I thought I had everything for my workbench … then Rockler came out with 'Bench Cookies', and all of a sudden they became a 'must have'.

I have used them to route profiles around the outside edges of raised panels without the use of any clamps, hold-downs or dogs, which means there is nothing to get in the way of the router bearing. Since the raised center of the panel is proud of the rails & stiles, I couldn't route the profile on my router table, and when I would do the profile on the workbench, I could only do half of it before stopping and rotating the workpiece in the bench dogs. The 'Bench Cookies' solved that problem.

I was initially concerned about sawdust buildup on the rubber surfaces, but so far that hasn't been a problem. I used them to sand maple and oak with 400 grit sandpaper, and just used my ShopVac to clean the rubber surfaces to look like new.
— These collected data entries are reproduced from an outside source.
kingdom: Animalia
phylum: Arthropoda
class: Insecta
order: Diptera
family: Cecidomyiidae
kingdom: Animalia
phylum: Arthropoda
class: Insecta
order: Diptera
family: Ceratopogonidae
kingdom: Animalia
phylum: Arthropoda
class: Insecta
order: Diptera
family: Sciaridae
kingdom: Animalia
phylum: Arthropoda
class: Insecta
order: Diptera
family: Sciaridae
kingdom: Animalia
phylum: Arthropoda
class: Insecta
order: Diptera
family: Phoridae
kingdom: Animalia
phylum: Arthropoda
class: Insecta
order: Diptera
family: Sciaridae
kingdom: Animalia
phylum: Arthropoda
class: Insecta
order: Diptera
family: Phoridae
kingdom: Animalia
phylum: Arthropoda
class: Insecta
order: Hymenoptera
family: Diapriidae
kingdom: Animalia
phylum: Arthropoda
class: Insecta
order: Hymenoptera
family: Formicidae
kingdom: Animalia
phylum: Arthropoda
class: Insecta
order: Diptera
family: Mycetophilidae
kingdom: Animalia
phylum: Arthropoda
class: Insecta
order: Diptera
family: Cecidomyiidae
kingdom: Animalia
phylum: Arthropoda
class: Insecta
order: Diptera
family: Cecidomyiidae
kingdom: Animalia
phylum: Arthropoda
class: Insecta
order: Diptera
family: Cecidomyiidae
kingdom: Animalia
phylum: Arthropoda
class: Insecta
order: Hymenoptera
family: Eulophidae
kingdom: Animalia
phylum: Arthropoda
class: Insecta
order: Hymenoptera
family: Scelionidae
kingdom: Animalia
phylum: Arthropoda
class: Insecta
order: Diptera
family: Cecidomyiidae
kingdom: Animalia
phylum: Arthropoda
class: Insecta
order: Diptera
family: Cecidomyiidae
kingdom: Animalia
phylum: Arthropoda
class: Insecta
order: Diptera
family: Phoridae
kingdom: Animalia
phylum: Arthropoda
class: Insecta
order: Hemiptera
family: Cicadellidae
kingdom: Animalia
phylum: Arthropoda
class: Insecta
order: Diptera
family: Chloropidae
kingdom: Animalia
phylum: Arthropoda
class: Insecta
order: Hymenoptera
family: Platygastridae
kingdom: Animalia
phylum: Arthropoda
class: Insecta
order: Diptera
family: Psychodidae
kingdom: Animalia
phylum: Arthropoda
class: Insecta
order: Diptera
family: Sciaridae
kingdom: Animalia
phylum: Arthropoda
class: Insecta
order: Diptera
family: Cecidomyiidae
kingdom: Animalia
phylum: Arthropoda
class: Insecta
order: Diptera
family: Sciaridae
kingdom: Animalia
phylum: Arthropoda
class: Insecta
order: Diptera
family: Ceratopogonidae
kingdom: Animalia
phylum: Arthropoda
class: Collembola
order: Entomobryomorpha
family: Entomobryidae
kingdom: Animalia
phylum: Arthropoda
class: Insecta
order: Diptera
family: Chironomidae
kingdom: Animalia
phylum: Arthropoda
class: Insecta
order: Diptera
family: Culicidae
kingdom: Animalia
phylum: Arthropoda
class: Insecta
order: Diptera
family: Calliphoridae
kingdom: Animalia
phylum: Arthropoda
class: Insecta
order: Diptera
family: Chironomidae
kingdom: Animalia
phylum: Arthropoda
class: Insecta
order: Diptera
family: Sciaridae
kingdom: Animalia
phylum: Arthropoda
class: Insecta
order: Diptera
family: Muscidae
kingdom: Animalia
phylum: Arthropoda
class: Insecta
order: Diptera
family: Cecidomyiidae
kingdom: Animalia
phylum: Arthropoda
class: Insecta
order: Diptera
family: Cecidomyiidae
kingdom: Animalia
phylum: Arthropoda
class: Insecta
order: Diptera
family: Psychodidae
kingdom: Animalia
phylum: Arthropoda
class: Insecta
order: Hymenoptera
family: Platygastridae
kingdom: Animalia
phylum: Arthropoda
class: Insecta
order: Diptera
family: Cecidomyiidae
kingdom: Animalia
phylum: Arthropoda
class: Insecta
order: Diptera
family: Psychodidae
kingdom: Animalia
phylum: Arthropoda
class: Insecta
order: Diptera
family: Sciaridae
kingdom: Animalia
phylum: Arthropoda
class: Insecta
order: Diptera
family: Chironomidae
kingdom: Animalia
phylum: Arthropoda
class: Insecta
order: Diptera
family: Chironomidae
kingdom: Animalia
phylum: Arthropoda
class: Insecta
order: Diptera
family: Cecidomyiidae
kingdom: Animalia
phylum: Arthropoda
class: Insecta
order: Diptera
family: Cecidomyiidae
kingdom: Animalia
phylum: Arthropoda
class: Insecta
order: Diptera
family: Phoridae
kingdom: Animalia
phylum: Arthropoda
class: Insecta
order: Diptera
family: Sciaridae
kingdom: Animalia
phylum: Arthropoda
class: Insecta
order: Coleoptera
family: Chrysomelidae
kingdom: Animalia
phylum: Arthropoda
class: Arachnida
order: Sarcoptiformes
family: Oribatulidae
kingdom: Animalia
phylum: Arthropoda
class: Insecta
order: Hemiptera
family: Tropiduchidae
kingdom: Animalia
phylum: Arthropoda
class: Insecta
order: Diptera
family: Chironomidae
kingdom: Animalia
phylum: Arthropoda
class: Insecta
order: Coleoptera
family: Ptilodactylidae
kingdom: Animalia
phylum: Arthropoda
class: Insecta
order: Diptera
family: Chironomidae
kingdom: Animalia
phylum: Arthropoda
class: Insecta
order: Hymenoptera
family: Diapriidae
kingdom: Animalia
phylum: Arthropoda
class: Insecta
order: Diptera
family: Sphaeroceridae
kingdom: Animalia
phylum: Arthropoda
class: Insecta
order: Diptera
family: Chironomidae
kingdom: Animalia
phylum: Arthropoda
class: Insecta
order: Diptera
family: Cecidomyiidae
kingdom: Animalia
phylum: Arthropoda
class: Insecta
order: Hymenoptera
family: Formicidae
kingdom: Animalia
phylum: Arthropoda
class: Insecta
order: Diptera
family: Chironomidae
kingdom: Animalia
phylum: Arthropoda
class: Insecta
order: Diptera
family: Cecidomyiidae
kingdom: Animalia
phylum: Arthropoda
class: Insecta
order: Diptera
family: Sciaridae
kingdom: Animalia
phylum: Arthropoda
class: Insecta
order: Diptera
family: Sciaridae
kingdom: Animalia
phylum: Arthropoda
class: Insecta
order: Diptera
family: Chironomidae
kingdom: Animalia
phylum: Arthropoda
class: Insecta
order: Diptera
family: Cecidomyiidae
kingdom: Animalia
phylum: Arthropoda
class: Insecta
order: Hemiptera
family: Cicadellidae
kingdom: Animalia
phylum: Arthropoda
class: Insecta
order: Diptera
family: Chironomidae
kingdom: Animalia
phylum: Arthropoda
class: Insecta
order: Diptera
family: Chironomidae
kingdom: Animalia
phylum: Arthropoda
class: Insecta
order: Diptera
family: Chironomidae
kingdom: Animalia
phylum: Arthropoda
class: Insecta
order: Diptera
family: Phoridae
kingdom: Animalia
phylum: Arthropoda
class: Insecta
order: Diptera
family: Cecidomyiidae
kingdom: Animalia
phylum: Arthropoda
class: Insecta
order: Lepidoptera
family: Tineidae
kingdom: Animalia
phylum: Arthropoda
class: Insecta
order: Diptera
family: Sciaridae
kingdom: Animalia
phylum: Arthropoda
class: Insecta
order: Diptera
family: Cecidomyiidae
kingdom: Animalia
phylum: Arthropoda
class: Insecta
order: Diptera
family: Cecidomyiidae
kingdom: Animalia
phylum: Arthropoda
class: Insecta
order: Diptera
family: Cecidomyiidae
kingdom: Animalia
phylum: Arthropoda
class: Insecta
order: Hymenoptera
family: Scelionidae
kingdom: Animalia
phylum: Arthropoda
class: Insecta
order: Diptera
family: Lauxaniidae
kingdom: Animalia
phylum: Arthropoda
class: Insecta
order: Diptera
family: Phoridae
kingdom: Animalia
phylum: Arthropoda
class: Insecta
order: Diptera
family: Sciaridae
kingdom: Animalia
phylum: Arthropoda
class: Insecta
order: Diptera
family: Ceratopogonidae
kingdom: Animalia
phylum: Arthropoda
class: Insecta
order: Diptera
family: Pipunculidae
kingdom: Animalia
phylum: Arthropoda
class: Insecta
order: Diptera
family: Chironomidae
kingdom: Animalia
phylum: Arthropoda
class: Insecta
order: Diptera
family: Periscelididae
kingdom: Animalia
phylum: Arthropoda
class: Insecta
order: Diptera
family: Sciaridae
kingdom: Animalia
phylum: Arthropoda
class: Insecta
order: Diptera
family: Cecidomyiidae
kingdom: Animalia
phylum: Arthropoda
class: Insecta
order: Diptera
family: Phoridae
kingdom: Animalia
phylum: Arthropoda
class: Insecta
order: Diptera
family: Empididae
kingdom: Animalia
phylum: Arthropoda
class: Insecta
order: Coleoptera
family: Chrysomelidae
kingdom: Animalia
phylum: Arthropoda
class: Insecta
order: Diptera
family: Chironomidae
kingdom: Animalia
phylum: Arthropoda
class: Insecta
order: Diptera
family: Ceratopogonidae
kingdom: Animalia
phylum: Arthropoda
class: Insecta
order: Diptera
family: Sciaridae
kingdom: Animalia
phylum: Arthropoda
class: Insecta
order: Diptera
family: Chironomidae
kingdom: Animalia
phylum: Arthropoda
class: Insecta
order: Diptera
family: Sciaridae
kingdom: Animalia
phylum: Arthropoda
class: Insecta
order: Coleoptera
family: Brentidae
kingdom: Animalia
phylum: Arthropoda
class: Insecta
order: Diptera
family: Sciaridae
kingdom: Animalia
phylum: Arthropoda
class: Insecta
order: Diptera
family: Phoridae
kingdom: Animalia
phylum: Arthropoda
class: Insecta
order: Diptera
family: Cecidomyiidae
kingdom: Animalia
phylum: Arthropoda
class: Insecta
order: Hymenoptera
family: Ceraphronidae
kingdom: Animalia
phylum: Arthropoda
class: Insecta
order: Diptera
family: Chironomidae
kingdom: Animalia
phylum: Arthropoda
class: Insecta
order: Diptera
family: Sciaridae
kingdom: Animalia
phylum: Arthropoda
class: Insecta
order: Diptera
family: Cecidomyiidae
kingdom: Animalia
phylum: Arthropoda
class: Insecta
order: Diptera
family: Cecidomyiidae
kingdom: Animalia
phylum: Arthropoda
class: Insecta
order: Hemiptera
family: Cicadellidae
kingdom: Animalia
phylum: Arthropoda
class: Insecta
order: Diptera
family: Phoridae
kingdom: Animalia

And they seem to grip well even with a pretty generous amount of sawdust on them.

Another great idea from Rockler!


----------



## jofm3 (Sep 17, 2008)

Great "tools" and a very good video review
Thanks!!!


----------



## Porosky (Mar 10, 2009)

LOVE EM'


----------



## DaveHerron (Jan 21, 2008)

I bought 3 sets and decided to make my own version. MDF and black rubber like shelf liner from Lows and a little contact cement. I made 30 for about 10 cents apiece. I cut the block to size after gluing every thing up. Took about an hour.


----------